Этот лесистый болотистый край был издревле населен эстами, коих русичи называли чудью. Немногочисленные роды этого лесного племени, жившие к востоку от Чудского озера, почти поголовно приняли православие от своих соседей-русов, признав над собой власть Пскова и Новгорода. Иначе обстояло дело к западу от Чудского озера, там обитали наиболее многочисленные родовые общины эстов, упорно не желавшие отрекаться от своих языческих богов. Крестоносцы, пришедшие на земли эстов, вот уже много лет пытались силой сломить сопротивление эстов-язычников и навязать им христианскую веру в ее латинской форме. На приморской полосе и возле Чудского озера крестоносцы сумели окрестить почти все местное население, но в глубине чудских лесов продолжали существовать и сопротивляться завоевателям несколько языческих родов, которых поддерживали в их борьбе соседние язычники ливы и латгалы. Эти лесные племена крестоносцы, видя их непримиримость к христианству, вот уже который год старались просто истребить поголовно.
За спиной ливов и латгалов крепло и набирало силу Литовское княжество, которое тоже придерживалось язычества и было явно не по зубам немецким и датским крестоносцам. Литовские князья постоянно вторгались во владения крестоносцев, разрушая церкви и безжалостно уничтожая христиан.

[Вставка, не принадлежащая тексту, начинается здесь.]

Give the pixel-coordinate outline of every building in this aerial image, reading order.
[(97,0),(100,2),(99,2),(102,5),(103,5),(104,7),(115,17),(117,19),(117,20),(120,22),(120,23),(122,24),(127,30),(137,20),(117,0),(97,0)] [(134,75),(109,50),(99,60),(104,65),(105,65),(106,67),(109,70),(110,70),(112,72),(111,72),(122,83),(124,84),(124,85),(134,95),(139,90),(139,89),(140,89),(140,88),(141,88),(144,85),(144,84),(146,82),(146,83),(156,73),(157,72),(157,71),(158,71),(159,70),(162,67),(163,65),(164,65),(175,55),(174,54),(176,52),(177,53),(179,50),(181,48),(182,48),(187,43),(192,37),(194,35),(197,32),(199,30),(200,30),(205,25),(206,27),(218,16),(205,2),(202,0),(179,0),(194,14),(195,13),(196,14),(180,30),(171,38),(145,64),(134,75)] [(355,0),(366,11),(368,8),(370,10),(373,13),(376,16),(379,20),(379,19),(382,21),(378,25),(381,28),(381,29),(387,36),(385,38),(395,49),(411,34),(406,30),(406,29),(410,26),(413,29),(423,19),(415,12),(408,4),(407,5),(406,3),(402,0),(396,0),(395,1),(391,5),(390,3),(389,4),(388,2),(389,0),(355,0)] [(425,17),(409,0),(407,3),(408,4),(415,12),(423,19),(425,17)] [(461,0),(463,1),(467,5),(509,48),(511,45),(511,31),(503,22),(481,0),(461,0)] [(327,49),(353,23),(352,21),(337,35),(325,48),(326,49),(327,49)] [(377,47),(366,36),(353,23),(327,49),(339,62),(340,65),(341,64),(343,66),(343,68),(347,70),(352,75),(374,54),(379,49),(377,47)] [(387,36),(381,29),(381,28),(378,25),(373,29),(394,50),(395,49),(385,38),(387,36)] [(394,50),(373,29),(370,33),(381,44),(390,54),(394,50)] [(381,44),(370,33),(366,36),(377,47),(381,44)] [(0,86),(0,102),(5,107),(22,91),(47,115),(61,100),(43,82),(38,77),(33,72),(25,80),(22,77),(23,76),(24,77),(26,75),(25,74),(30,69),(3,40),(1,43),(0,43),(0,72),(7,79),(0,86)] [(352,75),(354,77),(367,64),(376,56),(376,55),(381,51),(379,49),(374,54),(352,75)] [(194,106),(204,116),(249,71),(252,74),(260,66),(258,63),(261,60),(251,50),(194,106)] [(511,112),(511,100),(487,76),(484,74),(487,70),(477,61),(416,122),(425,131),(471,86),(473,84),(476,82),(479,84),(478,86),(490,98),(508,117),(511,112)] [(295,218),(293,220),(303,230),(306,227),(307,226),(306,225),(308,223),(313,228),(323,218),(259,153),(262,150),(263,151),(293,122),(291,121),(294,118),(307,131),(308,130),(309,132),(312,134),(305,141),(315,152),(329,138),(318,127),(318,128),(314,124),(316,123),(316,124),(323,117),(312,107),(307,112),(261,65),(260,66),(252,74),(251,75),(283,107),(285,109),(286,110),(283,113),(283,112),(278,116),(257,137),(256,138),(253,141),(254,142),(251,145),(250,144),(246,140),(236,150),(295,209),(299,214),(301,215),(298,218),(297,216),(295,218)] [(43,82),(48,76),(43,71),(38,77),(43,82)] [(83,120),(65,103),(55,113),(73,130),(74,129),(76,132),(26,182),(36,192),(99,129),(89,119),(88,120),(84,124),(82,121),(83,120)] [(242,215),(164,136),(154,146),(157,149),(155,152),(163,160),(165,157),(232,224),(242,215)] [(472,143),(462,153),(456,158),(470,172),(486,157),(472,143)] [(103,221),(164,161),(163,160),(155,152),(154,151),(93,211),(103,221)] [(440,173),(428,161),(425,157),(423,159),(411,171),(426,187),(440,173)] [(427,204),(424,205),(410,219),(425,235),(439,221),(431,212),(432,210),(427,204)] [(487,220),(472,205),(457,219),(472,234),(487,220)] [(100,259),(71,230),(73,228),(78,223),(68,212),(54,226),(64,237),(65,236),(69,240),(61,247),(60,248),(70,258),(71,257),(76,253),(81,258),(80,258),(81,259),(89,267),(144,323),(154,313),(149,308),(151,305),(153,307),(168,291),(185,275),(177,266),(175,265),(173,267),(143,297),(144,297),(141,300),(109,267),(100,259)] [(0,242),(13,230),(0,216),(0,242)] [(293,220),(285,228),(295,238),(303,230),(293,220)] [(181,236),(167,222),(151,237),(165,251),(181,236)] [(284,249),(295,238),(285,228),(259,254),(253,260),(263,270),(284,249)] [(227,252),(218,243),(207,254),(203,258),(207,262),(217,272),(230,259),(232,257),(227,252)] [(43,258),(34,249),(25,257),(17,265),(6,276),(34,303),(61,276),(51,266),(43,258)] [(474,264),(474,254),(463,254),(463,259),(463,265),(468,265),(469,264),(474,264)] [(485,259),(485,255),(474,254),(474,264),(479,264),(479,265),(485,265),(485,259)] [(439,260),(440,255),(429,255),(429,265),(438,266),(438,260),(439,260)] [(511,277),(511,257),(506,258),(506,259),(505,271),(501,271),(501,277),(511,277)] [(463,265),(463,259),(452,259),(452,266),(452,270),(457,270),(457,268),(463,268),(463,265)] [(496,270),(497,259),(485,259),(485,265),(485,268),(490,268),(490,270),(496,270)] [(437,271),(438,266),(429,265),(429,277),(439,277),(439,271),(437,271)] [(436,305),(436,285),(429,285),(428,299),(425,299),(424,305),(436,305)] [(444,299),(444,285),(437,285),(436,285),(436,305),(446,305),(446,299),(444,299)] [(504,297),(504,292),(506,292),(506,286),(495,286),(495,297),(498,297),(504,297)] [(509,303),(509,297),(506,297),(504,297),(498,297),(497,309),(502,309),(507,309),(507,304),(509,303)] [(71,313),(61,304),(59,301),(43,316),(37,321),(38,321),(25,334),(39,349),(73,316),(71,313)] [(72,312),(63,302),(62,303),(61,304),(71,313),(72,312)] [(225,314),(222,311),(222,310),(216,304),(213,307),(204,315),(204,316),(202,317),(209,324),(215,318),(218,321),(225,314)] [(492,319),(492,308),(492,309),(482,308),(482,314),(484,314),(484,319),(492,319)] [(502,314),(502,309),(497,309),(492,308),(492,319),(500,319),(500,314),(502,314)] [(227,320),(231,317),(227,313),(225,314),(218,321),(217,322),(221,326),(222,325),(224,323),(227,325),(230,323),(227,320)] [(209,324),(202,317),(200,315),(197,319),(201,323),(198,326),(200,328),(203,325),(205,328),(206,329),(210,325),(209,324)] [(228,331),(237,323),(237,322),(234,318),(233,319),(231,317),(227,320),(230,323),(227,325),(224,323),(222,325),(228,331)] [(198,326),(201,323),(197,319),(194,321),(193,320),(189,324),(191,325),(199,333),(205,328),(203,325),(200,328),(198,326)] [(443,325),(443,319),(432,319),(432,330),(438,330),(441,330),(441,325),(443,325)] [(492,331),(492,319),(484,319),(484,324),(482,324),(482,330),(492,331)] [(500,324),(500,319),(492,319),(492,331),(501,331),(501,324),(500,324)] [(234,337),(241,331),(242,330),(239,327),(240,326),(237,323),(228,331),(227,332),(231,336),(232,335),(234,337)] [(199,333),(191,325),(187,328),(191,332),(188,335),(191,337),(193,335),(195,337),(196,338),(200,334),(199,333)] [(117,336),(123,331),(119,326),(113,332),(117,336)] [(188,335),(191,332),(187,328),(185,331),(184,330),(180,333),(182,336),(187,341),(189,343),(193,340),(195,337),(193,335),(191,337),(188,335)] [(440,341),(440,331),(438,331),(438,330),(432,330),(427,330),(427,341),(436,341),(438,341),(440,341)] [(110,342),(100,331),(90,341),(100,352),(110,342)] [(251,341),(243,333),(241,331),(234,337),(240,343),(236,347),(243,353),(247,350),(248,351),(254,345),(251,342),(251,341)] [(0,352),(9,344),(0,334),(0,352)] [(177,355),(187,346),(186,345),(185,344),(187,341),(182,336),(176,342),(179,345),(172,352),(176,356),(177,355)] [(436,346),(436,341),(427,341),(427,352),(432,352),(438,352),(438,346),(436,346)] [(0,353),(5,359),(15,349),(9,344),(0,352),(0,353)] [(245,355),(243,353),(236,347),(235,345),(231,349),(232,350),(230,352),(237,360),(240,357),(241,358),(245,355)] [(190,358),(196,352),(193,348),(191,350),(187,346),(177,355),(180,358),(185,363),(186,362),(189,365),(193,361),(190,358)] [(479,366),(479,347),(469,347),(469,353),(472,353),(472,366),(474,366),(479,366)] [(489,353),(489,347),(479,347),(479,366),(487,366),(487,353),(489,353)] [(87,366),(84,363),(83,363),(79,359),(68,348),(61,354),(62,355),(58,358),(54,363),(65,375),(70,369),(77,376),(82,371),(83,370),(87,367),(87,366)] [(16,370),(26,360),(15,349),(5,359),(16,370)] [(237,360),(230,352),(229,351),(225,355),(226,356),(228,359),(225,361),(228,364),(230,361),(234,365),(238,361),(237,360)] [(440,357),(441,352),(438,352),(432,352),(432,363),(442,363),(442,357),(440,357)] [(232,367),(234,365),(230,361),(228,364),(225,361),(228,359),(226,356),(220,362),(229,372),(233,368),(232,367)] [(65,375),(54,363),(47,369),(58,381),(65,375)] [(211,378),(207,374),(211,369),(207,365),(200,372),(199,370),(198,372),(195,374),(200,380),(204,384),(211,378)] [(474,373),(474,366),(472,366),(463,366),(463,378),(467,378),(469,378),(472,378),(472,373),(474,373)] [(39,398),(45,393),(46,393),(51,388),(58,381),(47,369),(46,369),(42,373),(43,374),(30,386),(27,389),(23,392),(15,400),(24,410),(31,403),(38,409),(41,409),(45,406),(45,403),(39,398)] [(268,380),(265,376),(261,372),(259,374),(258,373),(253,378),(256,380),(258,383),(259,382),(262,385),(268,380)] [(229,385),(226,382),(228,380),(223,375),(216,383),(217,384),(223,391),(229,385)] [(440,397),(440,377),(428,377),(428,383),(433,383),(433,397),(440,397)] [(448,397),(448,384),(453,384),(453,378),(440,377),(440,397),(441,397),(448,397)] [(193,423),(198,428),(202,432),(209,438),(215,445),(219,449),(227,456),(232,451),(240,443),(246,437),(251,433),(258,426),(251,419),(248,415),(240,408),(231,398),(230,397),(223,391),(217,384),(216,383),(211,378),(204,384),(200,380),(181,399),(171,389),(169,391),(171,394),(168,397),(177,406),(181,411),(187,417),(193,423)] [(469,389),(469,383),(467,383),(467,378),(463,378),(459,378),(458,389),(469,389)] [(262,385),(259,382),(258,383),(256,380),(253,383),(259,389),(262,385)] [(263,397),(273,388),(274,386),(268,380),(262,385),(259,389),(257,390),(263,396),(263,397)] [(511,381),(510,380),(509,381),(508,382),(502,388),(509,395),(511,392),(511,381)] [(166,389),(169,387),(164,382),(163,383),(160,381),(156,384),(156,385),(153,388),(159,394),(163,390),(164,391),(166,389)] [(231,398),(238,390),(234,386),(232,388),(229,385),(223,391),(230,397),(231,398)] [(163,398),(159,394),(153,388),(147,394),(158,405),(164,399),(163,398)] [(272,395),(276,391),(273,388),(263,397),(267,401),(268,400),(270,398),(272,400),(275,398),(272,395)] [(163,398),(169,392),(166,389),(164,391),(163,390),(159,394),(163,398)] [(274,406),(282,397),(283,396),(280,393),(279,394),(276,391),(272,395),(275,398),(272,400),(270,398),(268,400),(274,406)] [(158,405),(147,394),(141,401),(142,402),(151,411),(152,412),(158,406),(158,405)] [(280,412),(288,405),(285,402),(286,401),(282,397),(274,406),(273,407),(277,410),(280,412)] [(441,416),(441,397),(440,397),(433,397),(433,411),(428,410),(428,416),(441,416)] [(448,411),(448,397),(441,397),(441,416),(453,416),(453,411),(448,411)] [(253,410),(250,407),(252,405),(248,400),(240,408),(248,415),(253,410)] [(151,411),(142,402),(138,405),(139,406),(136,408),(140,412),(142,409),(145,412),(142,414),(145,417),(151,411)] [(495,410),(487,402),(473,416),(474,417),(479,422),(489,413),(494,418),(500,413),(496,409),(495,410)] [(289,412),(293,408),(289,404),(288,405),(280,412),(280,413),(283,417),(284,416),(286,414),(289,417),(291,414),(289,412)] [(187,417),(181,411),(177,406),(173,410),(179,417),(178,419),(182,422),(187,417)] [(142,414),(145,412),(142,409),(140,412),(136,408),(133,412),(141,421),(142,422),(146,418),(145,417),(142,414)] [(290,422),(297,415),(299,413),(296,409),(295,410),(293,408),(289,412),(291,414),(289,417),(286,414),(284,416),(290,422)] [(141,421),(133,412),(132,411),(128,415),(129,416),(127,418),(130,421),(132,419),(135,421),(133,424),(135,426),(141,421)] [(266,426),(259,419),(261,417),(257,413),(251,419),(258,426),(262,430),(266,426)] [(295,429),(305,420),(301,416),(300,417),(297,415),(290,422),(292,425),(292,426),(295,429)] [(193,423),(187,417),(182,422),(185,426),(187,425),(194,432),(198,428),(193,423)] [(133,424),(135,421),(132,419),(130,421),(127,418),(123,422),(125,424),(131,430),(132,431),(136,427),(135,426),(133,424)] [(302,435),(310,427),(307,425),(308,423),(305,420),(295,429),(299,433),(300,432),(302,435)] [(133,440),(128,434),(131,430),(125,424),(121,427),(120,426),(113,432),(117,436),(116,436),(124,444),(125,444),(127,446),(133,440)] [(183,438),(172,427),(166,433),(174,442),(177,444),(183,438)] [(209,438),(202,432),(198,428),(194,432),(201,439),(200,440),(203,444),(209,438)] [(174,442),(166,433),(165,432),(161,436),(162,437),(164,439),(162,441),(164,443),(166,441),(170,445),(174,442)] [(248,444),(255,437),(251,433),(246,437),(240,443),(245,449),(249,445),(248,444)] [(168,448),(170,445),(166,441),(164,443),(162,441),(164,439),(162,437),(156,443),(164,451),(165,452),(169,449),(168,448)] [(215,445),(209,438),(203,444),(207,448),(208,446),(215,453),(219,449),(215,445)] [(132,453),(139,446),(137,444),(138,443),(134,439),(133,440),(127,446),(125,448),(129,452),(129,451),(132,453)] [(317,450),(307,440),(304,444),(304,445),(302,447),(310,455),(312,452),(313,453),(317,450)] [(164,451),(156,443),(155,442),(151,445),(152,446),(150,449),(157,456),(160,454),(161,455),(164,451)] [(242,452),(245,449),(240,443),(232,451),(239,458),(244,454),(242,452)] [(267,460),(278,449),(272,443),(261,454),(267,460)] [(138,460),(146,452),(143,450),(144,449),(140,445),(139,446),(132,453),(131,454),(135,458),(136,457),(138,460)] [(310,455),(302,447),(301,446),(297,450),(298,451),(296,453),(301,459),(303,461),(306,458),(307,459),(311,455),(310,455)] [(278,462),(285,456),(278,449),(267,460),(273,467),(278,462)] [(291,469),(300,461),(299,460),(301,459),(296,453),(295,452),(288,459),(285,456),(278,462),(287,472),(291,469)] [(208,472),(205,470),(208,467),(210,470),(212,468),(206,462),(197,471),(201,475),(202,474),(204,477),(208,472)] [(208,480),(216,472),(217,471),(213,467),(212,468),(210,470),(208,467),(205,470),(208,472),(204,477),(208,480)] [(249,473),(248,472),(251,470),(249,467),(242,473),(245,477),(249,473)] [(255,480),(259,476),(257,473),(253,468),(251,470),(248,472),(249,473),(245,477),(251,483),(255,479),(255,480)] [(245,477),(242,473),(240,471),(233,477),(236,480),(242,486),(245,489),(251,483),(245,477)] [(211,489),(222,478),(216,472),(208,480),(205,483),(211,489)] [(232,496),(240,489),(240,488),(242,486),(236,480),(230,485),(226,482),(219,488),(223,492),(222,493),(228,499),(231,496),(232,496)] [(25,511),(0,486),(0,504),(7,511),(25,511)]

Александр Невский отважился на этот поход в Ливонию, так как до него дошел слух об очередном восстании уже покоренных немцами эстов на острове Сааремаа. Союзный ливонцам Тевтонский орден в это же время вел трудную войну с восставшими пруссами, на помощь к которым пришли литовцы.
О том, что выступление русской рати на запад стало неожиданностью для немцев, говорило стремительное бегство в Венден и Дорпат немецких торговцев и поселенцев, живущих в приграничной с Русью полосе. Бежали в Дорпат и гарнизоны двух маленьких деревянных крепостей, построенных ливонцами близ соляных варниц для защиты их от лесных язычников.
В захваченных без боя хуторах и деревнях передовой новгородский полк поживился самым разнообразным добром от железных орудий труда и домотканых тканей до пушнины и изделий из серебра. Кому-то достались янтарные бусы, кому-то мешок вяленой рыбы. Кто-то раздобыл себе коня, кто-то попону и седло. Местная чудь тоже хоронилась от русичей в лесах, поскольку здесь проживали лесные роды, принявшие латинскую веру. Из этой крещеной чуди крестоносцы набирали наемников и следопытов, когда совершали набеги на русские земли.